Я понесся по пристани как сумасшедший, я искал ее. Я заглядывал во все лица, изучал их выражения, разбирал каждую походку, каждую осанку, словно в своей безответной любви и в самом деле уверовал, что она решила сойти с корабля и остаться здесь, остаться со мной, что весь этот демонстративный отъезд – всего лишь безумно затянувшаяся шутка и что она, сойдя с корабля, решила помучить меня еще немного и переоделась до неузнаваемости.
Галион вышел в открытое море, а я почти и не заметил этого. Галеры, оставляя за собой буруны, возвращались назад, а корабль, оказавшись в открытых водах за волноломом, распустил кремовые паруса и, поймав в них ветер, набирал ход.
Люди стали покидать пристань, остались лишь две рыдающие женщины. Одна стояла, забыв обо всем вокруг, почти совсем закрыв лицо ладонями, другая сидела на корточках, подняв пустые глаза к небесам, а по ее щекам струились слезы.
… Ая стоял, уставившись в пространство между маяками гавани, где вдалеке виднелась неровная полуокружность береговой линии Кратерного озера. Так я стоял там, недоумевающий, ошарашенный, не чуя под собой ног. Я тряс головой и бормотал что-то себе под нос, несколько раз порывался уйти, но возвращался к пристани, влекомый предательским поблескиванием воды, которая разлучила меня с ней.
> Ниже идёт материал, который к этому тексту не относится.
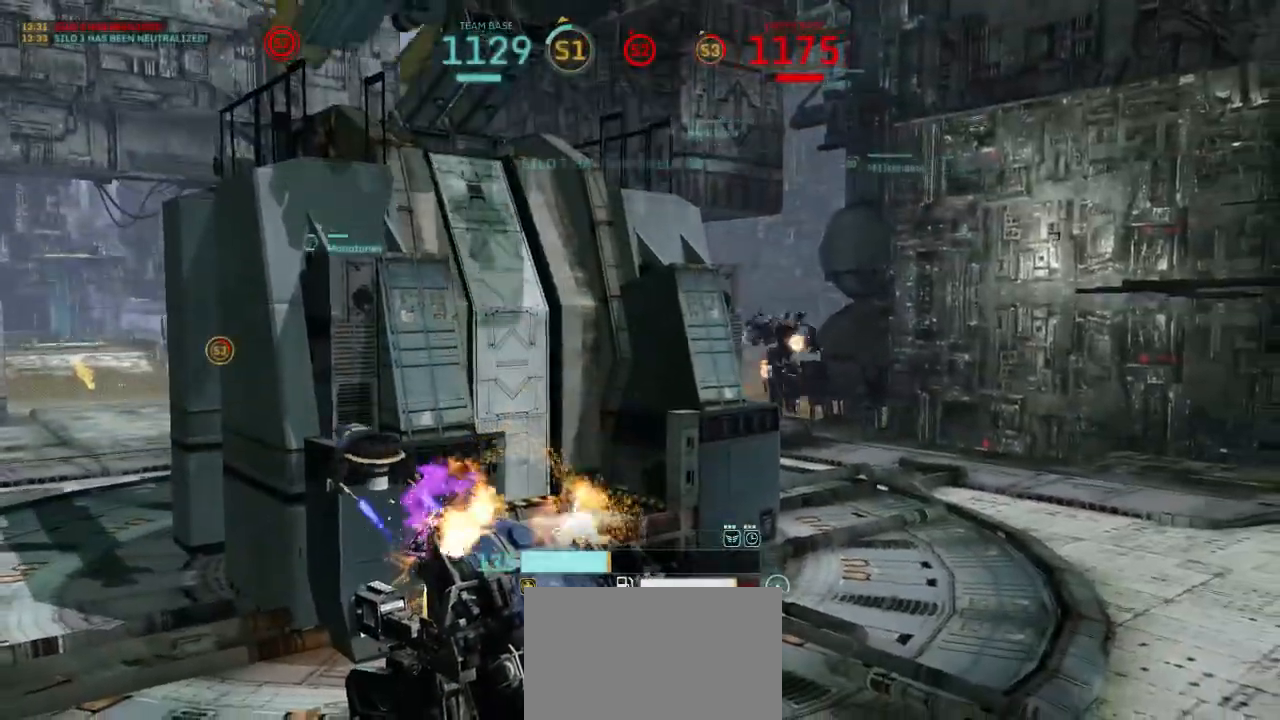
{"keys": ["c"], "mouse": [], "events": []}
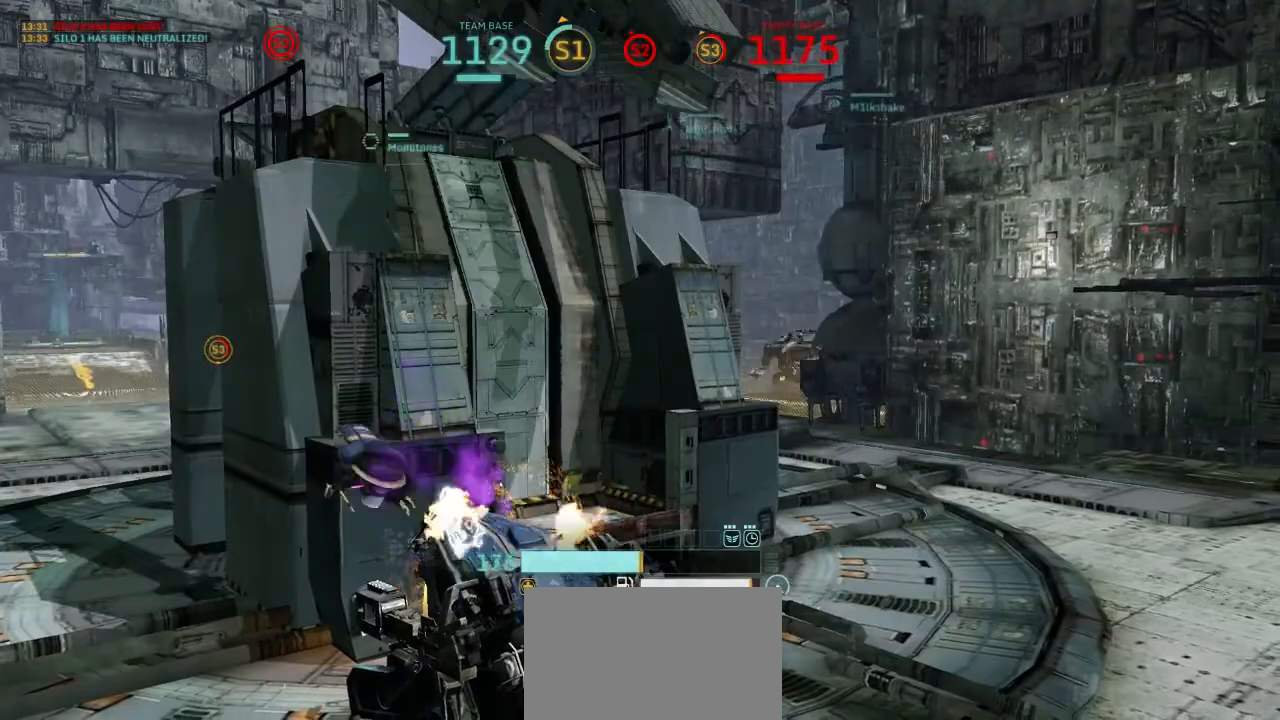
{"keys": ["c"], "mouse": [], "events": []}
Меня хлестал ветер, уносивший ее все дальше с каждым ударом моего и ее сердца, и оглушали резкие крики кружащих в воздухе морских птиц и тихие, безнадежные рыдания женщин.
24. ТЕЛОХРАНИТЕЛЬ
Телохранитель ДеВар проснулся оттого, что летал во сне. Он полежал несколько мгновений в темноте, пока не проснулся полностью и не вспомнил, где он, как его зовут, кто он и что происходит.
Тяжесть всего произошедшего за последние дни придавливала его к земле, словно дюжина кольчуг, накиданных на его кровать одна поверх другой. Он даже еле слышно застонал, переворачиваясь на узкой кушетке, и улегся, подсунув одну руку под затылок и уставившись в темноту.
Война в Ладенсионе была проиграна. Окончательно и бесповоротно. Бароны получили все, о чем просили, и даже больше, просто взяв то, что им было нужно. Герцоги Сималг и Ралбут возвращались домой с остатками потрепанной и утратившей боевой дух армии.
Латтенс еще немного приблизился к смерти, и болезнь его упорно противилась любым средствам, какие только могли изобрести врачи.
Не далее как вчера УрЛейн присутствовал на военном совете, и там из кучи докладов и шифрованных сообщений размер катастрофы в Ладенсионе стал ясен в полной мере. Но УрЛейн смотрел пустым взглядом на столешницу, произнося какие-то односложные слова. Он продемонстрировал чуть больше живости и искорку своего прежнего пыла, когда огульно объявил виновными во всех бедах Сималга и Ралбута, но и эта тирада к концу стала казаться тусклой и вымученной, словно даже гнев был ему не по силам.